Dall’Italia nuove prospettive contro il tumore gastrico: farmaci già disponibili mostrano efficacia

Nuove strade per contrastare il tumore gastrico

Una delle terapie a bersaglio molecolare più diffuse in oncologia – utilizzata per tumori come quelli del polmone e del colon-retto – si è dimostrata utile anche contro alcune forme di tumore allo stomaco. Questa malattia, che ogni anno colpisce oltre un milione di persone e causa circa 770.000 decessi a livello mondiale, potrebbe dunque avere nuove possibilità di trattamento.

Si tratta dei farmaci anti-EGFR, capaci di bloccare un recettore che favorisce la proliferazione delle cellule tumorali. Secondo le ricerche condotte dall’IRCCS di Candiolo, sotto la guida di Silvia Giordano, Direttrice del Laboratorio di Biologia Molecolare del Cancro, tali terapie si sono rivelate efficaci nel rallentare la progressione della malattia in due sottogruppi di pazienti che, insieme, rappresentano circa il 10-15% dei casi di carcinoma gastrico.

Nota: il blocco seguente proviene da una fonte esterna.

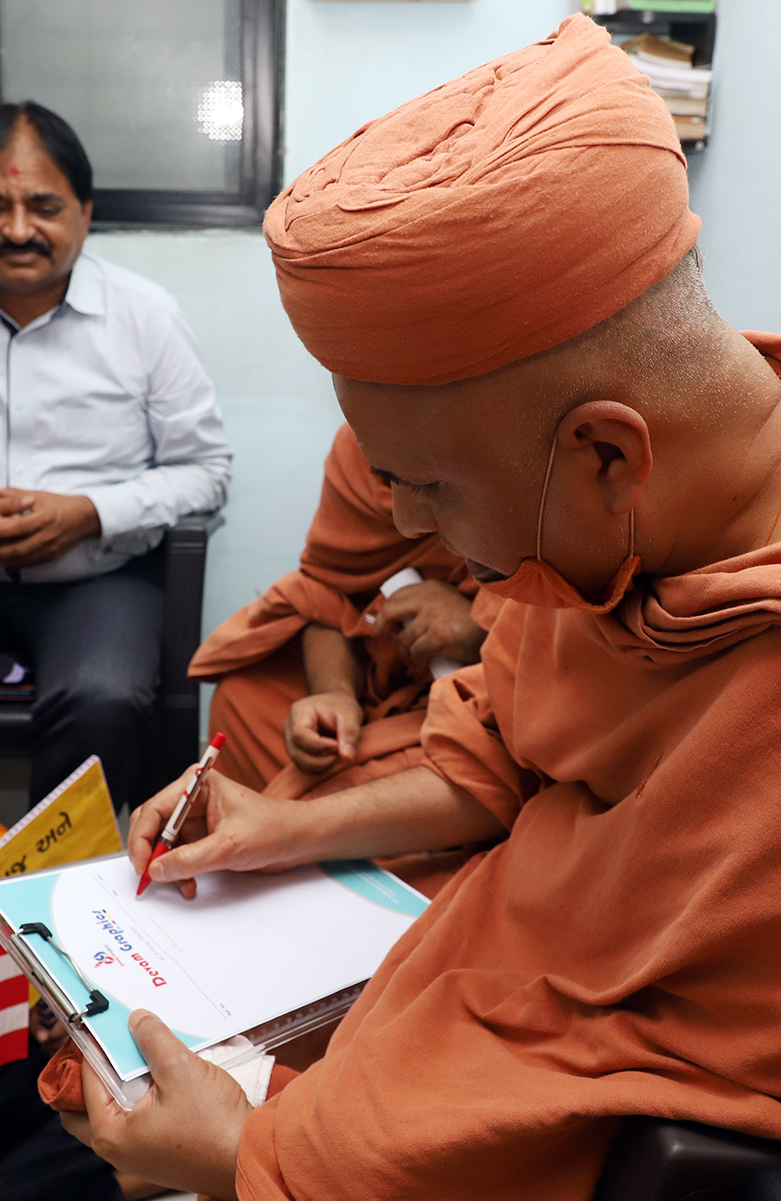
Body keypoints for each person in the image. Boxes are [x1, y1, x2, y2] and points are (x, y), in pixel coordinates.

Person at [49, 14, 781, 1201]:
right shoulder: (617, 523)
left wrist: (248, 1156)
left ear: (605, 454)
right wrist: (267, 829)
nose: (401, 527)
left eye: (428, 489)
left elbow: (590, 1046)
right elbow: (496, 748)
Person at [0, 101, 231, 813]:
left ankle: (52, 878)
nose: (18, 230)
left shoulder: (144, 315)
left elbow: (207, 472)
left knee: (105, 695)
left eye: (44, 206)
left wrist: (90, 513)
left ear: (85, 214)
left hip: (99, 580)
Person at [191, 419, 500, 894]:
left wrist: (478, 627)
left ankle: (293, 843)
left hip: (488, 704)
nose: (406, 520)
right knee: (243, 702)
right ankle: (286, 844)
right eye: (387, 479)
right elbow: (326, 587)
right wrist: (335, 694)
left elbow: (557, 648)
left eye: (430, 485)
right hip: (382, 678)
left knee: (342, 791)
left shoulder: (512, 448)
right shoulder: (366, 437)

“Il tumore dello stomaco resta una delle principali cause di morte oncologica a livello globale – spiega Cristina Migliore, coordinatrice dello studio –. Purtroppo, spesso viene diagnosticato in fase avanzata, quando le possibilità terapeutiche sono limitate. Per questo motivo è fondamentale individuare trattamenti mirati e più efficaci. L’EGFR è un bersaglio studiato da tempo, ma finora i risultati delle terapie specifiche non erano stati soddisfacenti”.

Il passo avanti arriva da uno studio pubblicato su Cancer Research, in cui i ricercatori hanno identificato un gruppo di pazienti i cui tumori producono in grandi quantità due molecole, AREG ed EREG, che attivano EGFR. In questi casi, i farmaci anti-EGFR hanno mostrato la capacità di rallentare lo sviluppo della malattia, con conferme sia nei test di laboratorio sia in un trial clinico.

Non è la prima volta che il team di Candiolo individua sottogruppi di pazienti sensibili a questi trattamenti: già alcuni anni fa, grazie all’analisi di centinaia di campioni custoditi nella Biobanca dell’Istituto – tra le più ampie al mondo per questo tipo di tumori, con oltre 250 casi archiviati – erano stati segnalati tumori con un numero molto elevato di copie del gene EGFR che rispondevano positivamente alla stessa terapia. Anche allora le evidenze sperimentali furono confermate clinicamente.

“Questi risultati aprono nuove possibilità di cura per circa il 10-15% dei pazienti con carcinoma gastrico, che finora non avevano alternative efficaci – sottolinea Silvia Giordano –. Identificando con precisione i pazienti candidati, possiamo proporre terapie più personalizzate, meno tossiche e con maggiori probabilità di successo. Ora sarà fondamentale condurre studi clinici dedicati per consolidare questi dati e trasferirli alla pratica clinica”.